#### [What is being asked]
The answer should consist of each line below that contains the word "input".

▬▬▬

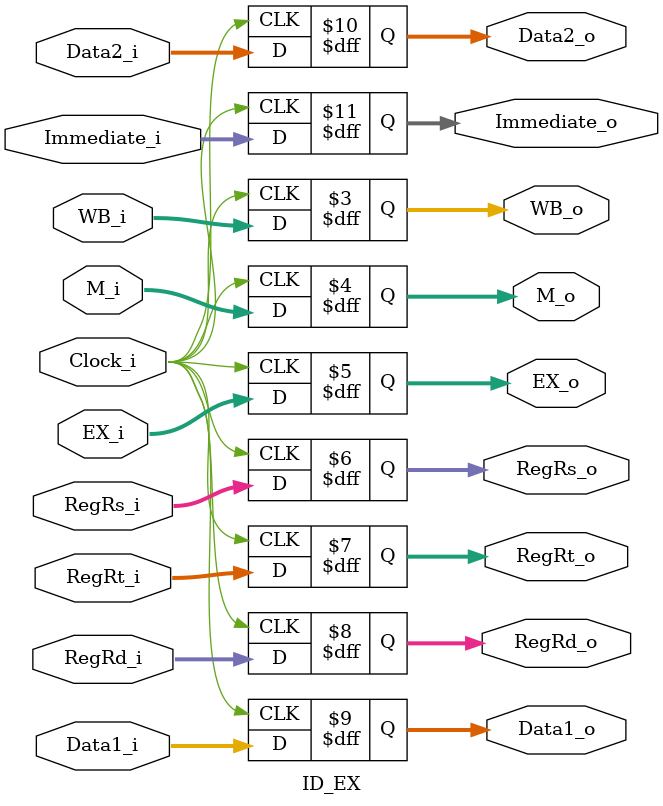
<source format=v>
module ID_EX(
    Clock_i,
    WB_i,
    M_i,
    EX_i,
    Data1_i,
    Data2_i,
    Immediate_i,
    RegRs_i,
    RegRt_i,
    RegRd_i,
    WB_o,
    M_o,
    EX_o,
    Data1_o,
    Data2_o,
    Immediate_o,
    RegRs_o,
    RegRt_o,
    RegRd_o
);

input Clock_i;
input [1:0] WB_i;
input [2:0] M_i;
input [3:0] EX_i;
input [4:0] RegRs_i, RegRt_i, RegRd_i;
input [31:0] Data1_i, Data2_i, Immediate_i;

output [1:0] WB_o;
output [2:0] M_o;
output [3:0] EX_o;
output [4:0] RegRs_o, RegRt_o, RegRd_o;
output [31:0] Data1_o, Data2_o, Immediate_o;

reg [1:0] WB_o;
reg [2:0] M_o;
reg [3:0] EX_o;
reg [4:0] RegRs_o, RegRt_o, RegRd_o;
reg [31:0] Data1_o, Data2_o, Immediate_o;

initial begin
    WB_o = 0;
    M_o = 0;
    EX_o = 0;
    Data1_o = 0;
    Data2_o = 0;
    Immediate_o = 0;
    RegRs_o = 0;
    RegRt_o = 0;
    RegRd_o = 0;
end

always@(posedge Clock_i)
begin

    WB_o <= WB_i;
    M_o <= M_i;
    EX_o <= EX_i;
    Data1_o <= Data1_i;
    Data2_o <= Data2_i;
    Immediate_o <= Immediate_i;
    RegRs_o <= RegRs_i;
    RegRt_o <= RegRt_i;
    RegRd_o <= RegRd_i;
end

endmodule
</source>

▬▬▬

#### [Output of the exercise]
input Clock_i;
input [1:0] WB_i;
input [2:0] M_i;
input [3:0] EX_i;
input [4:0] RegRs_i, RegRt_i, RegRd_i;
input [31:0] Data1_i, Data2_i, Immediate_i;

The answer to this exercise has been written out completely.